There's just no way they could have done something like, a split dual purple-gray-gold tri-tone double shot keycaps on lubed gasketed Cherry ultra low profile tactile in black nickel cold hammer forged milled blasted steel chassis with full QMK compatibility and quad nRF53 mesh wireless networking, full wide QCIF microdisplays and native GX16 coiled cable support. They're a Japanese PC peripherals company. Not a hype-revenue-cashflowmaxxing dream YouTuber multi joint venture. The whole keyboard industry is optimized for the latter, and I doubt it can support a real company not subsidized by hype sustainably over time anyway.
Typed on my HHKB Lite 2
You forgot the Stabs!
The survivors in the industry were the non-enthusiast players.
Cherry was selling mechanical switch keyboards for POS and specialty applications for decades before the enthusiast market emerged.
Unicomp was addressing the market of terminal-lockin customers who needed a replacement for the IBM Model M (frequently 122-key version) that had finally popped its last rivet at 23 years old.
They didn't have to chase trends, minimizing risk and keeping scale high.

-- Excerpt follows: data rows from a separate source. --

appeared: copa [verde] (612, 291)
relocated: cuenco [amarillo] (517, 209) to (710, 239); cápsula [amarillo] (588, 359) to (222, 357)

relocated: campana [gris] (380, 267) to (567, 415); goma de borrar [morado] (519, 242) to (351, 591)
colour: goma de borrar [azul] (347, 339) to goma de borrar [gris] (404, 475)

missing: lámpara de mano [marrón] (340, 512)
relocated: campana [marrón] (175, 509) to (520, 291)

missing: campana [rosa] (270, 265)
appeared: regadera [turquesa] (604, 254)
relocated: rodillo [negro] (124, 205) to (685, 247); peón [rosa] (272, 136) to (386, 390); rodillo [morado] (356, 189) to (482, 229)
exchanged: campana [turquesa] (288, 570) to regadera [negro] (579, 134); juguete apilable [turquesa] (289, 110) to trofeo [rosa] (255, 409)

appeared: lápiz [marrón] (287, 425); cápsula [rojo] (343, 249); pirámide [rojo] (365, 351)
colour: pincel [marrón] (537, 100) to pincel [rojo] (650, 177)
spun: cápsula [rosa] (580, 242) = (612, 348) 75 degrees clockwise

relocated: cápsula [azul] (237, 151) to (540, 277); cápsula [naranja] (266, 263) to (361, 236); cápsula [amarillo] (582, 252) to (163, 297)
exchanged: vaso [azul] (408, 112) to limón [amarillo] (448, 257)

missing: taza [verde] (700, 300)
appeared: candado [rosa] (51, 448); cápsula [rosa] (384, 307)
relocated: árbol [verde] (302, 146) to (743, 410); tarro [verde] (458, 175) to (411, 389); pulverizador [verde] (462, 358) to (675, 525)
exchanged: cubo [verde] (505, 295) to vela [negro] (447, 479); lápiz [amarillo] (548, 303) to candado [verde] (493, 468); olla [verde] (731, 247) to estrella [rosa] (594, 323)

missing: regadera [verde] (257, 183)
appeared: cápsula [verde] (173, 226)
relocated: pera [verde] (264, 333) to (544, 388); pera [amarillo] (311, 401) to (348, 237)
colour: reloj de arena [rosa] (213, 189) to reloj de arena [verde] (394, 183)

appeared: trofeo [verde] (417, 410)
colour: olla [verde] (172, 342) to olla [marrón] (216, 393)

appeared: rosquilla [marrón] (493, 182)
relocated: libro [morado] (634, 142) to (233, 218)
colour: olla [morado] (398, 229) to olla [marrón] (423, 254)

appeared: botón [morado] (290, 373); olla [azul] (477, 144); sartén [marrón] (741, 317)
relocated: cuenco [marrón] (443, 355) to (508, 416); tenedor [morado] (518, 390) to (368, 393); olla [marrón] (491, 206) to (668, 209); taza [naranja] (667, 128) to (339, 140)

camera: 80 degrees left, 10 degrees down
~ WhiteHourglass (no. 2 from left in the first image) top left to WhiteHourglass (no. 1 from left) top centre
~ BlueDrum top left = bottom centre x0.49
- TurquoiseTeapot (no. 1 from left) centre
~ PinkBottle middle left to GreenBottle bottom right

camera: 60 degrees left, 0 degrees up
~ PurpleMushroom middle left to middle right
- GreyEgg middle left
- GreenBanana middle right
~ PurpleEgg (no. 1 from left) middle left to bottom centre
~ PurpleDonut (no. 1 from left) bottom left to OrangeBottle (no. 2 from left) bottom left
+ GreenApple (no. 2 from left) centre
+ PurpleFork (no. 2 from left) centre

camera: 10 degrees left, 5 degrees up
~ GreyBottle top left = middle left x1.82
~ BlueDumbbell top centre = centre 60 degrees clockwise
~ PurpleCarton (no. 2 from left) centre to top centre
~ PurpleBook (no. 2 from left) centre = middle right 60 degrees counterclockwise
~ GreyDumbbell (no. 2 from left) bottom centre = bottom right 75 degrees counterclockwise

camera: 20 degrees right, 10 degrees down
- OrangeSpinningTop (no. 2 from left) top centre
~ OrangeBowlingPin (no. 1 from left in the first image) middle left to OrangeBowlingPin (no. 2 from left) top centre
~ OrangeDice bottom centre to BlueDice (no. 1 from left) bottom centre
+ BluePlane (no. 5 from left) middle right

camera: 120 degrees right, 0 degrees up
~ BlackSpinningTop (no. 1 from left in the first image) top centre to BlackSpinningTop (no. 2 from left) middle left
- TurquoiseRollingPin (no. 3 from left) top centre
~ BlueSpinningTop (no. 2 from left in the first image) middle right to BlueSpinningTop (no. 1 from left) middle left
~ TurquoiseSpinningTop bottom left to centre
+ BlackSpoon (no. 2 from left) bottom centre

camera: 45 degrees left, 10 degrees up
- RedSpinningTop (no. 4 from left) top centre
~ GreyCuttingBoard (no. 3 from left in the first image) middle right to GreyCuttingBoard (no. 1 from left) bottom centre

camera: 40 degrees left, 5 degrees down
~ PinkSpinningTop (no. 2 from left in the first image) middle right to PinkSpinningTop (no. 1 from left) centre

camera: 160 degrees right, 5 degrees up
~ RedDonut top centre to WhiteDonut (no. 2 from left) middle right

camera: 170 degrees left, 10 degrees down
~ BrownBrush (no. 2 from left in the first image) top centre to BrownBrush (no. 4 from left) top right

Mid-price enthusiast players are under the risk of irrelevance from cheaper/better competitors. The higher-end of the market-- the Steelseries, Corsair, Razer, Das Keyboards-- are being perpetually undercut by the Redragons, Akkos, Aulas, and a bunch of AliExpress/Amazon no-names. They might be able to hold some ground by virtue of "You can get it for $89 today at Micro Centre and not have to dig into it too hard", but they're very interchangeable (maybe RGB and programming ecosystems matter for some)
Boutique vendors might be able to keep things running by going from trend to trend or relying on a small, dedicated audience-- group buys where everything is pretty much prepaid are probably better than trying to sell at retail and end up on a pile of unsold stock.
But I wonder how far off we are from "bespoke to order"-- a wizard with a bunch of knobs but some constraints, and it generates a stack of files that get forwarded to PCB and CNC/3D-printing jobbers, and in 8 weeks you get a parcel from Shenzhen with an assembled keyboard.
I'd suspect right now, the small-scale inefficiencies are what holds it back. It's doable but probably too expensive to make a viable product out of.